Melanie: You were the person that put LaFrieda on the map, making celebrity chefs those special blend burgers, making special cuts of meat. And you talk to them personally. How did you decide to do that rather than have a salesperson talk to them?

Pat: We didn’t have salespeople. We weren’t big enough to have a salesperson. I would go to work with my dad on days off and my dad had this really important system. If a family member was coming in, there was no nepotism. I wasn’t the boss’s son. I was to report to the lowest-ranking person there. So I did everything from cleaning the shop to cutting meat to putting up orders to be the driver’s helper. Being a driver’s helper was great in learning who the chefs were. Getting into their kitchens, access that some people don’t have. And getting to know them and what they wanted was vital. Celebrity chefs weren’t celebrities then, but as they grew in the industry I grew in the industry, and they never forget how well I treated them. Their loyalty lived on well past becoming celebrity chefs.

Melanie: Can you name a few that you’ve worked with?

Pat: Joe and Lydia Bastianich, Anne Burrell, Mark Murphy, Rachael Ray, Martha Stewart. Martha Stewart was already a celebrity, but getting to work with people like that and treating them as if they are very important but not celebrities is why they liked me. I treat them the way they want to be treated. Just as a regular person.

Melanie: How did the LaFrieda burger become the LaFrieda burger? How did you become the official burger of Shake Shack or the amazing burgers they sell in New Jersey at these great restaurants? What blend is the best?

### ENTRIES PROVIDED
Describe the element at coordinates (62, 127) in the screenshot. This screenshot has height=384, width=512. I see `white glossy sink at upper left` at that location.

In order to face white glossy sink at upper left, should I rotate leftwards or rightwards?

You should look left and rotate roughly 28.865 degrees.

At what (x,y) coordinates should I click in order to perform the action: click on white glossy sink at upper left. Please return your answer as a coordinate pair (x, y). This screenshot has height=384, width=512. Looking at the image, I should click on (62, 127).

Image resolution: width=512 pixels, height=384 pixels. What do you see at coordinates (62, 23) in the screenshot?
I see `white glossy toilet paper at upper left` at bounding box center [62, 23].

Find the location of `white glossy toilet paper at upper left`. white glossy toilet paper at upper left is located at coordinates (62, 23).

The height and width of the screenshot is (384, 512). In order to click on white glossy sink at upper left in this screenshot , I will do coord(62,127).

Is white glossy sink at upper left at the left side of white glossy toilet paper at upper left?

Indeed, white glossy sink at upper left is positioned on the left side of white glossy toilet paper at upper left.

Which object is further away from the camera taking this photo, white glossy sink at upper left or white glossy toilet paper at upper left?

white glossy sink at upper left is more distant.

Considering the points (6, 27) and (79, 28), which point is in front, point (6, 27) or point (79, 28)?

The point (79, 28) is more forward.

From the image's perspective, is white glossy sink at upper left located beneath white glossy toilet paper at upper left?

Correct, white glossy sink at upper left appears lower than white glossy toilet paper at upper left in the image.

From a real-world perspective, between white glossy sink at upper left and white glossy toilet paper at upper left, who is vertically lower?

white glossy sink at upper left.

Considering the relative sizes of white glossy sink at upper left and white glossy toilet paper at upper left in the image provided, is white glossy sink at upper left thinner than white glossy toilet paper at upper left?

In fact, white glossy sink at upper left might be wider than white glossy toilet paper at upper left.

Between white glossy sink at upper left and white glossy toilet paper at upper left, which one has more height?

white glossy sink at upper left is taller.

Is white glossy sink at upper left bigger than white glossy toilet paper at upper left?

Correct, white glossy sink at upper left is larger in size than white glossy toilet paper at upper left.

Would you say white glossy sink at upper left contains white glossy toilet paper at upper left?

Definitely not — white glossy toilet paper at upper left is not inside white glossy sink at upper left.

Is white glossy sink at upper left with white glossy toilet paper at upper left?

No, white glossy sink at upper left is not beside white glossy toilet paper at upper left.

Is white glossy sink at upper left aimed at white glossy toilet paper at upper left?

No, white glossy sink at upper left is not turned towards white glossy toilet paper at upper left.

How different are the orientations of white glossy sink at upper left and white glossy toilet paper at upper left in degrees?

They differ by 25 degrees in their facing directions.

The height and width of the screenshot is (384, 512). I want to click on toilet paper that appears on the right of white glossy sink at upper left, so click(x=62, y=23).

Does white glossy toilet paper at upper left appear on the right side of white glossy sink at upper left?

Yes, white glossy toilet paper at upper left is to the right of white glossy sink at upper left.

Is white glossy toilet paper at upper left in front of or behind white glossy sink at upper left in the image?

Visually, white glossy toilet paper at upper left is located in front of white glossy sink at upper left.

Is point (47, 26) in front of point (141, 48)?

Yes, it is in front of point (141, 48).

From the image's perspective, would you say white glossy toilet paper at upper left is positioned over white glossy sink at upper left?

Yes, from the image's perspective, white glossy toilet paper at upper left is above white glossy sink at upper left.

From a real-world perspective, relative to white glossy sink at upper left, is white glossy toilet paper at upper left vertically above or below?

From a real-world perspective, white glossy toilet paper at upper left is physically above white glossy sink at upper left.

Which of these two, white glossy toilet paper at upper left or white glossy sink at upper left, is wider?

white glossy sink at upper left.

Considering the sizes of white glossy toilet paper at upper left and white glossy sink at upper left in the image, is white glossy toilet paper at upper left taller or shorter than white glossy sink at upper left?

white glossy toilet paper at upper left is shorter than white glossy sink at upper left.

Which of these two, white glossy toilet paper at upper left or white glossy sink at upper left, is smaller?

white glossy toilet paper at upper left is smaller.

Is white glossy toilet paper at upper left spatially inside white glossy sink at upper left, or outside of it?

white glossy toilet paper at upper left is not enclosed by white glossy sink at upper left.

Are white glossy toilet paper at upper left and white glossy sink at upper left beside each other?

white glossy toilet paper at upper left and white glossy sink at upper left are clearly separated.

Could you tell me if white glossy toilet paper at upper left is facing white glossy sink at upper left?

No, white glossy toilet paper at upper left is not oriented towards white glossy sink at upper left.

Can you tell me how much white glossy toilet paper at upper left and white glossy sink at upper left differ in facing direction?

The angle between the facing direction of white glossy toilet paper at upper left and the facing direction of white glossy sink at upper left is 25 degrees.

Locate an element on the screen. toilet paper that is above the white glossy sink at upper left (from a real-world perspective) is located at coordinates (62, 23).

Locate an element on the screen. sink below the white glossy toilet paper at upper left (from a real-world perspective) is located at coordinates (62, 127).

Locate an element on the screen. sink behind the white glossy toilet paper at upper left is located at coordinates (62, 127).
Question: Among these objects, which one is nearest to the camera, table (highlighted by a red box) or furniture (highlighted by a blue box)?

### WORK INSTRUCTIONS
Copy the interview text about LaFrieda word for word. The rows were taken from a separate source.

### REPLY TO THE EXERCISE
Melanie: You were the person that put LaFrieda on the map, making celebrity chefs those special blend burgers, making special cuts of meat. And you talk to them personally. How did you decide to do that rather than have a salesperson talk to them?

Pat: We didn’t have salespeople. We weren’t big enough to have a salesperson. I would go to work with my dad on days off and my dad had this really important system. If a family member was coming in, there was no nepotism. I wasn’t the boss’s son. I was to report to the lowest-ranking person there. So I did everything from cleaning the shop to cutting meat to putting up orders to be the driver’s helper. Being a driver’s helper was great in learning who the chefs were. Getting into their kitchens, access that some people don’t have. And getting to know them and what they wanted was vital. Celebrity chefs weren’t celebrities then, but as they grew in the industry I grew in the industry, and they never forget how well I treated them. Their loyalty lived on well past becoming celebrity chefs.

Melanie: Can you name a few that you’ve worked with?

Pat: Joe and Lydia Bastianich, Anne Burrell, Mark Murphy, Rachael Ray, Martha Stewart. Martha Stewart was already a celebrity, but getting to work with people like that and treating them as if they are very important but not celebrities is why they liked me. I treat them the way they want to be treated. Just as a regular person.

Melanie: How did the LaFrieda burger become the LaFrieda burger? How did you become the official burger of Shake Shack or the amazing burgers they sell in New Jersey at these great restaurants? What blend is the best?